Me he enganchado a Ven a cenar conmigo (Antena 3). Es lo que tengo. Me pongo dos o tres días, por casualidad, delante de la tele cuando emiten un programa y difícil es el espacio con el que no creo un vínculo de unión y me apetece seguirles en sus historias. Por eso, debéis creer que cuando descalifico una serie es que debe ser floja, porque yo es que me puedo identificar hasta con tres piedras.Me parece que tiene la duración ideal para los que nos curiosean , pero no entusiasman, los reality. Además, en este en el que de tu puntuación depende quién gana, salen a relucir las peores miserias humanas. Luego está ese intrinculis de cómo será la casa de los demás, cómo le devolverán los feos sufridos antes, a qué perfil responderá su pareja,... Me encanta imaginar todo eso y posicionarme a favor o en contra de un concursante. Indignarme y reírme con ellos. Cuando acaba esa media horita, tengo saciada esa parte voyeur de mi vida y ya me puedo enfrentar al informativo de Telecinco e, incluso, al de Canal 9. Bueno, no, a ese no.

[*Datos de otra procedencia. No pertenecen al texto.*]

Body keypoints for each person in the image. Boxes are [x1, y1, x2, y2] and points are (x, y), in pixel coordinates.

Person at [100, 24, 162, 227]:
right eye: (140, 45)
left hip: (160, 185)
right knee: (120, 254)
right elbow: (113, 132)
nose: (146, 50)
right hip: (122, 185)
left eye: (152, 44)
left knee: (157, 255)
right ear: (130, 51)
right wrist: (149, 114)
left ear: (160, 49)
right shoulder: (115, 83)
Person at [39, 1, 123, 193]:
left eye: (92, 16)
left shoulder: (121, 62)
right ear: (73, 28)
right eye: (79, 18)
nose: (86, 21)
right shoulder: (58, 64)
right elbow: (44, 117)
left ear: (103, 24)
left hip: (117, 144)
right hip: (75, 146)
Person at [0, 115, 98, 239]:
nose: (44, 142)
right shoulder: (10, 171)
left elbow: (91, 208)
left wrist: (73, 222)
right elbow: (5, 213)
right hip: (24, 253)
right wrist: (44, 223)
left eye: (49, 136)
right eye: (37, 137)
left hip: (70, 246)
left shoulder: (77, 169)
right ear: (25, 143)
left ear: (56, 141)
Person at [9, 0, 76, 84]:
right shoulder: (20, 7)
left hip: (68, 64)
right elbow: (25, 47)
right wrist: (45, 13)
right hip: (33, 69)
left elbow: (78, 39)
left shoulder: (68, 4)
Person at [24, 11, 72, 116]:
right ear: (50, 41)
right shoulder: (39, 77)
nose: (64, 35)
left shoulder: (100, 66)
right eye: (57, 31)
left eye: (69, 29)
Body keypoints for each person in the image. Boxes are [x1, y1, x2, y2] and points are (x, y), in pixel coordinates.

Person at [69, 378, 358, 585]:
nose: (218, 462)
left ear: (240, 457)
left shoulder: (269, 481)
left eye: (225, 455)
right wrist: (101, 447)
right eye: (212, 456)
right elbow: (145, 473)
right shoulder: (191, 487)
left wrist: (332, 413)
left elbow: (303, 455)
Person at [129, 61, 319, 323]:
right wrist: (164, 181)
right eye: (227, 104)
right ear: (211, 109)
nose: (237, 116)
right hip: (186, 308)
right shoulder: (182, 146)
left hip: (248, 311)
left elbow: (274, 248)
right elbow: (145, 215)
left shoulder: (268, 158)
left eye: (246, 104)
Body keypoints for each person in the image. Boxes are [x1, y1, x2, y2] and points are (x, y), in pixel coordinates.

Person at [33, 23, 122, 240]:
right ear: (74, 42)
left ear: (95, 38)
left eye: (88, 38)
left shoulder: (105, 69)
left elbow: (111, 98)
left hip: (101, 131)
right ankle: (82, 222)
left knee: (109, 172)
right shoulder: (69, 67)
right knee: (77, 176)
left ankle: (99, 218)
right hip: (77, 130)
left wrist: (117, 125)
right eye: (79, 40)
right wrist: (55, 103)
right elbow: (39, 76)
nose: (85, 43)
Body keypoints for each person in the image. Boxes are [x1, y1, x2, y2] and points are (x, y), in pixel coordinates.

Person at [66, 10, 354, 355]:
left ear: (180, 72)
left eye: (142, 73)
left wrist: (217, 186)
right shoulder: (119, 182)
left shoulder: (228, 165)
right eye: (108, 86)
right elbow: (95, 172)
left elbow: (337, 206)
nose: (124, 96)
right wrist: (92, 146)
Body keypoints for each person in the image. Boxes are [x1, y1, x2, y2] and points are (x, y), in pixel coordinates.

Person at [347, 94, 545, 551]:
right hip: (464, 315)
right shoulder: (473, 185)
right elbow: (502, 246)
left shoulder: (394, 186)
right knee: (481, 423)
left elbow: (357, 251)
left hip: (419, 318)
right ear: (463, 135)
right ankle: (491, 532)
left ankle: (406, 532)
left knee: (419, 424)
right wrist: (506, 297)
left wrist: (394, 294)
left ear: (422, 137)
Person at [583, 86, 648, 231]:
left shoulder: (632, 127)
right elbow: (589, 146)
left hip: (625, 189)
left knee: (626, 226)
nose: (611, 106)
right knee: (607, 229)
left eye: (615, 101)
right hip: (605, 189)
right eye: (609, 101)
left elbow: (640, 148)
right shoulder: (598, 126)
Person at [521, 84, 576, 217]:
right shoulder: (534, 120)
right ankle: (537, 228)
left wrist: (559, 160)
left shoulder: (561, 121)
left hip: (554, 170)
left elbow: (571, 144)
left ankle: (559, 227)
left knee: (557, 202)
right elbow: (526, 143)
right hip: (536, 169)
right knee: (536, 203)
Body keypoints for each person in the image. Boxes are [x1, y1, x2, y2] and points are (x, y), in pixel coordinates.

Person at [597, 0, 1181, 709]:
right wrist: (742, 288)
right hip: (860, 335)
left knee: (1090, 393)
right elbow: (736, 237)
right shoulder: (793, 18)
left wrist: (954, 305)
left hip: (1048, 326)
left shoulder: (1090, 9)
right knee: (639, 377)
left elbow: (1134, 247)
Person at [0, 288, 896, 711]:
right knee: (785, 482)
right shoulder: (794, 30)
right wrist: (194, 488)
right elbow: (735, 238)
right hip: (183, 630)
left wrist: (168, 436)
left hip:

Sólo le pondría un "pero" a Ven a cenar conmigo y es esa repelente voz en off que sirve para conducir el programa. Asumiendo que es necesario ese hilo conductor, yo preferiría un audio que no intentara ser ocurrente en cada intervención, más que nada porque eso es imposible, y nos aportara más información sobre los concursantes que por el ritmo del programa no podemos conocer.
Del estreno anoche, en la misma cadena, de El castigo (que se ha impuesto en audiencia) hablaré cuando vea las dos partes.

2 comentarios:
Y a mí que los chistes malos de la voz es una de las cosas que más gracia me hace ;-)
No, si a veces, sus comentarios son muy agudos. Y no negaré que con algún mal chiste me he reído. Pero es que es tal martilleo que agota.